We had not established an agenda when we arrived at our first apu, Komo Kulshan, trusting we would be shown the way. Indeed, we were guided to create a tobacco, cornmeal and shell mandala in a snowy area where the road was still weather-blocked. This natural mandala ritual was to be repeated at every apu when we arrived. Not only was it our introduction, it was also an initiation into the plant energies of these vast ecosystems.

Aware that the real strength, resilience and durability of a mountain is not at its summit but at its base, stretching outward for several miles, we went to a lower elevation of green forest and opened ourselves to guidance. We felt directed to follow a remote road to a small brook with rocks where we collected water to both anoint the apacheta we would build, and to combine with waters from the other apus we would visit. Then, standing silent with closed eyes and open hands, we attuned to this untamed nature energy as we calibrated our resonance to the surroundings. When we opened our eyes, one spot beckoned with glittering light and vibration. In this sacred state, we approached the earth and silently set to work consecrating the ground, burying a small despacho and gathering stones from the brook with a graceful rhythm. Time was suspended in this holy wilderness of elemental energies. It seemed as though the apacheta came into being in an effortless instant. When complete, we adorned it with flowers and the offerings we had brought. Then we gave voice to the poems we had gathered and offered our deepest gratitude.

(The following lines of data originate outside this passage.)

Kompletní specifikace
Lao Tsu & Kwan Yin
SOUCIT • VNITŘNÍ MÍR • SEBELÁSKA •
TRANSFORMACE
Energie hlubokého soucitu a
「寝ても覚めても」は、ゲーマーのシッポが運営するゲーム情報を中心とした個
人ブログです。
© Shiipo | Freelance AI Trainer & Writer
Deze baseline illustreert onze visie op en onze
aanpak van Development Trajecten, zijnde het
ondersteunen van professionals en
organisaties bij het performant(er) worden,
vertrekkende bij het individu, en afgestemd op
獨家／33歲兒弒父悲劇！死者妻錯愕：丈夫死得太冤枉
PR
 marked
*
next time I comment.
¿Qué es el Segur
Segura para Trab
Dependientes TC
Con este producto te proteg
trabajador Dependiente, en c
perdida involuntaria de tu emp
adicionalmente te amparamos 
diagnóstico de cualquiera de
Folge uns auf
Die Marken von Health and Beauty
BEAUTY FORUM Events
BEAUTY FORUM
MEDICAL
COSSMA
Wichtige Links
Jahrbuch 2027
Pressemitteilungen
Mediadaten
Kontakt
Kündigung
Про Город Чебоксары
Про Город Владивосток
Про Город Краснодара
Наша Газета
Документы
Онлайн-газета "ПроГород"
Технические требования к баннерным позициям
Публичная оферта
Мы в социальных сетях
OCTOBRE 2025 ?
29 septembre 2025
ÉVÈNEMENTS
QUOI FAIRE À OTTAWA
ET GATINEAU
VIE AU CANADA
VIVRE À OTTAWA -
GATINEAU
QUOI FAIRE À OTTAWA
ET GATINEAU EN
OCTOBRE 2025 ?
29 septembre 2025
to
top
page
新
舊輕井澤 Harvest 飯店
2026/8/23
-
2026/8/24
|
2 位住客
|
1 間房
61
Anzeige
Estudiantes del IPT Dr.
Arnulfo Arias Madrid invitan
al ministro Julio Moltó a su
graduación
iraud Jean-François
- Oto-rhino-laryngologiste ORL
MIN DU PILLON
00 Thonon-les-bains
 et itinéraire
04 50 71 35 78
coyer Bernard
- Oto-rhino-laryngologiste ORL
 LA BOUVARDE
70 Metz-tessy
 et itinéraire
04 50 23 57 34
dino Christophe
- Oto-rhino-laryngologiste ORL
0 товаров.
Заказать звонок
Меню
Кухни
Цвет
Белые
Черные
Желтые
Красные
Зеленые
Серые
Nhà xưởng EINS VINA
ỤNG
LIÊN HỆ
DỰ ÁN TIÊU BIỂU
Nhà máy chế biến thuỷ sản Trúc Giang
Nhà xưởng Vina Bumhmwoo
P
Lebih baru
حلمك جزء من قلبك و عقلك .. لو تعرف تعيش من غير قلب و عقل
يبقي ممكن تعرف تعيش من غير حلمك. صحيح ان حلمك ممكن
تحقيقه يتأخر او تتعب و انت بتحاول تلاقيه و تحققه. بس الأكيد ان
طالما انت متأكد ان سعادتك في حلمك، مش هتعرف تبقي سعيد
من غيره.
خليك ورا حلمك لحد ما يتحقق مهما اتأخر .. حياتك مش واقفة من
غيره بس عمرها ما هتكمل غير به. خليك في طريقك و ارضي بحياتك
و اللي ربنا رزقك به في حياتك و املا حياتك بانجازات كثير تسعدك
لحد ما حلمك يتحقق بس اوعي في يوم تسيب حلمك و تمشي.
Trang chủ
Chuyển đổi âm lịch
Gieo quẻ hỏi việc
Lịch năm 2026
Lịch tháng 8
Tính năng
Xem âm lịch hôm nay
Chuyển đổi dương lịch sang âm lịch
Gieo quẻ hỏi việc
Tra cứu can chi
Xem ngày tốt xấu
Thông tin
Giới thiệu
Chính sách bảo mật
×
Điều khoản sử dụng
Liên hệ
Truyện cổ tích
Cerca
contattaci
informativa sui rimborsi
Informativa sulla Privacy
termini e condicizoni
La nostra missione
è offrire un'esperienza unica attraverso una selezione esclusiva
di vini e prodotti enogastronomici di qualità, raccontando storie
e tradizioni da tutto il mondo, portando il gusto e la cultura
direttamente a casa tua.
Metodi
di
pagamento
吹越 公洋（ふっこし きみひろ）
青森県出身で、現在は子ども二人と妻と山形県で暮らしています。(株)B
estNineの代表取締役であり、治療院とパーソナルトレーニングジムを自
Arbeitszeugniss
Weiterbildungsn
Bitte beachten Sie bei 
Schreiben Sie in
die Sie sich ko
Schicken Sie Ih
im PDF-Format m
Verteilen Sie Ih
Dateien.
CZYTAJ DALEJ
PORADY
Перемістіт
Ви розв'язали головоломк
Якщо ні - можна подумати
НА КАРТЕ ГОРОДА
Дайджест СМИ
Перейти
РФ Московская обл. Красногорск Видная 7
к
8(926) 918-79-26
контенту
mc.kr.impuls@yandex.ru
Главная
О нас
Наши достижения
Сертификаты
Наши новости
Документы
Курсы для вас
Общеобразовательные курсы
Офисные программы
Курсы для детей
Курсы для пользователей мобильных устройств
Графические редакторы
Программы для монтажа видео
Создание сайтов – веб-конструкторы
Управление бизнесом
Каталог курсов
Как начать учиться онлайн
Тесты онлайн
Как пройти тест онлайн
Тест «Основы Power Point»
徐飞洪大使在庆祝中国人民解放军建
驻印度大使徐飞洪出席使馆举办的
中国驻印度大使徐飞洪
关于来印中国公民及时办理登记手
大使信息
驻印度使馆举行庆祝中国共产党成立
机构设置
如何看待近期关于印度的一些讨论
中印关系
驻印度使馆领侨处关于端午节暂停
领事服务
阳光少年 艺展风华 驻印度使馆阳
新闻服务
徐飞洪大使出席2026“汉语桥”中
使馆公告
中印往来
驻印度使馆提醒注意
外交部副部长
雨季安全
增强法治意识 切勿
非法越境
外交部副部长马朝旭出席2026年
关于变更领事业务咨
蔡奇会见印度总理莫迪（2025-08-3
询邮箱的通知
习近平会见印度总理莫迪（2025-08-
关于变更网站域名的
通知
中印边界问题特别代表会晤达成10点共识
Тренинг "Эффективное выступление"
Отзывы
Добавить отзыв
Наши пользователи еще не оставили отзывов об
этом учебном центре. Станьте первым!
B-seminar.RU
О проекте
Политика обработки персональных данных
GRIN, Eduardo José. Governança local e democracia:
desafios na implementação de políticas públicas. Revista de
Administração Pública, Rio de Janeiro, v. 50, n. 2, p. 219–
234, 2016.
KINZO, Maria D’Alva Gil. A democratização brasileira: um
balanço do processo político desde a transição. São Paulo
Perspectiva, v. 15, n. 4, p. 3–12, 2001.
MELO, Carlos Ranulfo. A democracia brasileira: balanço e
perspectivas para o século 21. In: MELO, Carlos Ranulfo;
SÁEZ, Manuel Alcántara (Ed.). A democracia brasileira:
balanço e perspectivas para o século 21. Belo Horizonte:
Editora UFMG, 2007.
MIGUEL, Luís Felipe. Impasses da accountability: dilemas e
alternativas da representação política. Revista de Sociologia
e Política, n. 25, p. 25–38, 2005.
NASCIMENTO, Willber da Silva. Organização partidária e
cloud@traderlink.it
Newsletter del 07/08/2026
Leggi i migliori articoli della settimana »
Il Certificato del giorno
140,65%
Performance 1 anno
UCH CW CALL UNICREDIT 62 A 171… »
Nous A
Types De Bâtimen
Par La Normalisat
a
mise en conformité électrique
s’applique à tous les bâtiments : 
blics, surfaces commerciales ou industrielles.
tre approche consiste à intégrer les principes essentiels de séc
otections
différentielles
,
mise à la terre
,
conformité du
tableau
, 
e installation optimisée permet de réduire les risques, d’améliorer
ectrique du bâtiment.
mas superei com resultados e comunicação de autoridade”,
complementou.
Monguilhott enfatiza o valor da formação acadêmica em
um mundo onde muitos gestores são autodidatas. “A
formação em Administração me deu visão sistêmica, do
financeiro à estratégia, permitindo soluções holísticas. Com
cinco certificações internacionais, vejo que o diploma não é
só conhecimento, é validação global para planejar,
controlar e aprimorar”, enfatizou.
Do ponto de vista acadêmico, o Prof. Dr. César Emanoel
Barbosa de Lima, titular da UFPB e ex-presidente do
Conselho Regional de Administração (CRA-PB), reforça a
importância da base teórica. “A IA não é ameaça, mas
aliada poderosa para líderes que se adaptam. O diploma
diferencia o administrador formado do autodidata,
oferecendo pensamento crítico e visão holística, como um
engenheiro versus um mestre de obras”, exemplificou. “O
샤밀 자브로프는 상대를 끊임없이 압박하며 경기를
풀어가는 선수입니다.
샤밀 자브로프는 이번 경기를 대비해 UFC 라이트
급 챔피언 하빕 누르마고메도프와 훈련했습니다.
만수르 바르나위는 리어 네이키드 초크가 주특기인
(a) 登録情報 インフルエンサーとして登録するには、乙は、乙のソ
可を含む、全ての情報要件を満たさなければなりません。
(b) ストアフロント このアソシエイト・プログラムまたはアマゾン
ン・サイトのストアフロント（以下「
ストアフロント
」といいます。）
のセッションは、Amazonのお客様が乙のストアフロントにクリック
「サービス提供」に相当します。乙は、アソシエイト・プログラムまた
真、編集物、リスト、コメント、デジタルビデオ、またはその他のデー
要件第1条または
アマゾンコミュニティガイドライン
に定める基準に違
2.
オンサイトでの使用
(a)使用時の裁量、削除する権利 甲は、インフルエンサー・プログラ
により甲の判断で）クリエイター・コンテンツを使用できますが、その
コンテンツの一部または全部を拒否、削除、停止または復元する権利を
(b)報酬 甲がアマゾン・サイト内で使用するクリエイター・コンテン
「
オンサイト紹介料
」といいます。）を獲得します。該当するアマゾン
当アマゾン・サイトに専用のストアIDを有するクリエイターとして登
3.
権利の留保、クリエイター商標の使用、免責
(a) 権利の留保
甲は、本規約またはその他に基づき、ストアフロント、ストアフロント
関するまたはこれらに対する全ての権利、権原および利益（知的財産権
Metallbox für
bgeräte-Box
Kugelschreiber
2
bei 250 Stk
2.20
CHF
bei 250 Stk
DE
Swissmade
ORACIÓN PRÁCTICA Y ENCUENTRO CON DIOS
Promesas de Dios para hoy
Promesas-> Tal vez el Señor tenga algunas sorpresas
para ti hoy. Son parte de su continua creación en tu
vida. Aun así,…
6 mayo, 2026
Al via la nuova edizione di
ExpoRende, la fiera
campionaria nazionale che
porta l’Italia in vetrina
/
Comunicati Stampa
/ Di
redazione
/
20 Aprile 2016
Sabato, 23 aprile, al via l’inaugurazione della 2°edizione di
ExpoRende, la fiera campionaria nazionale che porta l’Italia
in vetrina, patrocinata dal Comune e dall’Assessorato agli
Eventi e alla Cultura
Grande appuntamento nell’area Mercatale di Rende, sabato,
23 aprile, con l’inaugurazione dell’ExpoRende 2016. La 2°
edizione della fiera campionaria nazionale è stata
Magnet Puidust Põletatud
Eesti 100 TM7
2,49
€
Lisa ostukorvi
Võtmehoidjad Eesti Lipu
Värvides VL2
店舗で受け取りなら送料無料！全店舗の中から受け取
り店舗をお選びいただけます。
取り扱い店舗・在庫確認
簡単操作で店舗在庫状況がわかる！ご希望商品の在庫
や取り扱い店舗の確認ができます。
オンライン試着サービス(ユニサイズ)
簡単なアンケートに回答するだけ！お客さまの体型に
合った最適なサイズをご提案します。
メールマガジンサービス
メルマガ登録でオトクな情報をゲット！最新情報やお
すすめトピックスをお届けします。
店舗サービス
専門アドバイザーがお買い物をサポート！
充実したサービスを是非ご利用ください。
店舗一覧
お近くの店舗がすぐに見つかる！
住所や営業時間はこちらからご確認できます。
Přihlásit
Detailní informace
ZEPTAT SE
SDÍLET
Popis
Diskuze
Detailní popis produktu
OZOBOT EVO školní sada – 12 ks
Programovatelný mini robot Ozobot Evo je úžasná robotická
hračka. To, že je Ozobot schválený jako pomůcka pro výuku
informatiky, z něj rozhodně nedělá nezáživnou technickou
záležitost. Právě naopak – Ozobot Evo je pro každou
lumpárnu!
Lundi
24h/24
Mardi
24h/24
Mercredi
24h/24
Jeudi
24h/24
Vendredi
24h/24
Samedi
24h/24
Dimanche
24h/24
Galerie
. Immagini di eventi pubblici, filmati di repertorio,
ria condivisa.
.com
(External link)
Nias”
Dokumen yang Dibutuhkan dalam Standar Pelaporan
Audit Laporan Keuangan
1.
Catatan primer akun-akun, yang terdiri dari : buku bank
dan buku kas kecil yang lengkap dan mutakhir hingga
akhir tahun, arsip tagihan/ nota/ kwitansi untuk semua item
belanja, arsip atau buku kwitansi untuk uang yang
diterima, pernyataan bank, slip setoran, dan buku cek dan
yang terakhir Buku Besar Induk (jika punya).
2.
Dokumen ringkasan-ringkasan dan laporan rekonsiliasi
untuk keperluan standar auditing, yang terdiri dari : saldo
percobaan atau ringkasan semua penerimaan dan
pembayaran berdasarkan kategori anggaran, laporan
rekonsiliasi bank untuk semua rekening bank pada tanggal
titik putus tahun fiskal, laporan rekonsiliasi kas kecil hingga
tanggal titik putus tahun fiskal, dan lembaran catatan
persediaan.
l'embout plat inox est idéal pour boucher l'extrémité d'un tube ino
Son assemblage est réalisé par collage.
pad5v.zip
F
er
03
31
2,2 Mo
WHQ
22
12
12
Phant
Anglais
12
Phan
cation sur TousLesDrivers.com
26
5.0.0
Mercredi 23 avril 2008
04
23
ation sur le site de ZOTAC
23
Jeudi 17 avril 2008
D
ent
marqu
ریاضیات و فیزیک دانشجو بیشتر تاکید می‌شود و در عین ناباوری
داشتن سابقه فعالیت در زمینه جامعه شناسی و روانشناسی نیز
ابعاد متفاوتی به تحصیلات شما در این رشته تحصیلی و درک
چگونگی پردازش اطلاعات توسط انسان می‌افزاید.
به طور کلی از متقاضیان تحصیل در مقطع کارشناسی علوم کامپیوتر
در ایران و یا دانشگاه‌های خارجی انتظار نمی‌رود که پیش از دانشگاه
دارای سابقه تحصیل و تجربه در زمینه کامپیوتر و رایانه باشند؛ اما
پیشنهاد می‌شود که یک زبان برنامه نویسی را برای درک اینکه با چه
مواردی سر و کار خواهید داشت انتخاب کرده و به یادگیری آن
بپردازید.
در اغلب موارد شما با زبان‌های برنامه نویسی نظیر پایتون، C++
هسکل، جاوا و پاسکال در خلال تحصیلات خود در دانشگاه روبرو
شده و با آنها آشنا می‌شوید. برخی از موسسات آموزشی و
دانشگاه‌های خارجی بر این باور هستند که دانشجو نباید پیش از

This ritual of honoring the apu with a natural mandala, then allowing ourselves to be guided to the apacheta site was repeated again at Tacobia and Tahoma before Trip One was complete. In each ceremony we again experienced a time-suspending state of grace, yet each apacheta was unique, blending perfectly with its surroundings and the energies of the individual apu. Our extensive preparations had connected us long before we arrived and made the physical construction flow with the ease and grace of intimacy.

Our first trip concluded where the pilgrimage was conceived, Apu Tahoma, tallest apu of the Cascades. Erica and I would visit this sacred friend one more time for closure when the entire pilgrimage was complete. But for now, we had to leave the powerful solace of the mountains and their wild energies, not yet wanting to release their magnetic pull. Re-entering three-dimensional life, we traveled east over the wide open farmlands of central Washington and were gifted with three separate rainbows, one for each apacheta we had created. We knew Pachamama was pleased with our efforts.

Photos by Erica J and Joan McDougal

About the Author

Joan’s quest to experience the ineffable led her to live and work in an intentional community with the Theosophical Society outside of Chicago for five years. After relocating to Idaho, she was delighted to discover the opportunity to meditate and study Qi gong at the Genessee Valley Daoist Hermitage. Joan deeply values beauty, especially the gifts of Pachamama. She communes with gardens and wilderness areas whenever possible. In 2014 Joan was introduced to don Oscar’s teachings of reverence for the natural world, elegance in ceremony, and the concept of sacred reciprocity, all of which propelled her to embrace the Pachakuti Mesa Tradition. She still lives in Idaho with her cat Toulouse.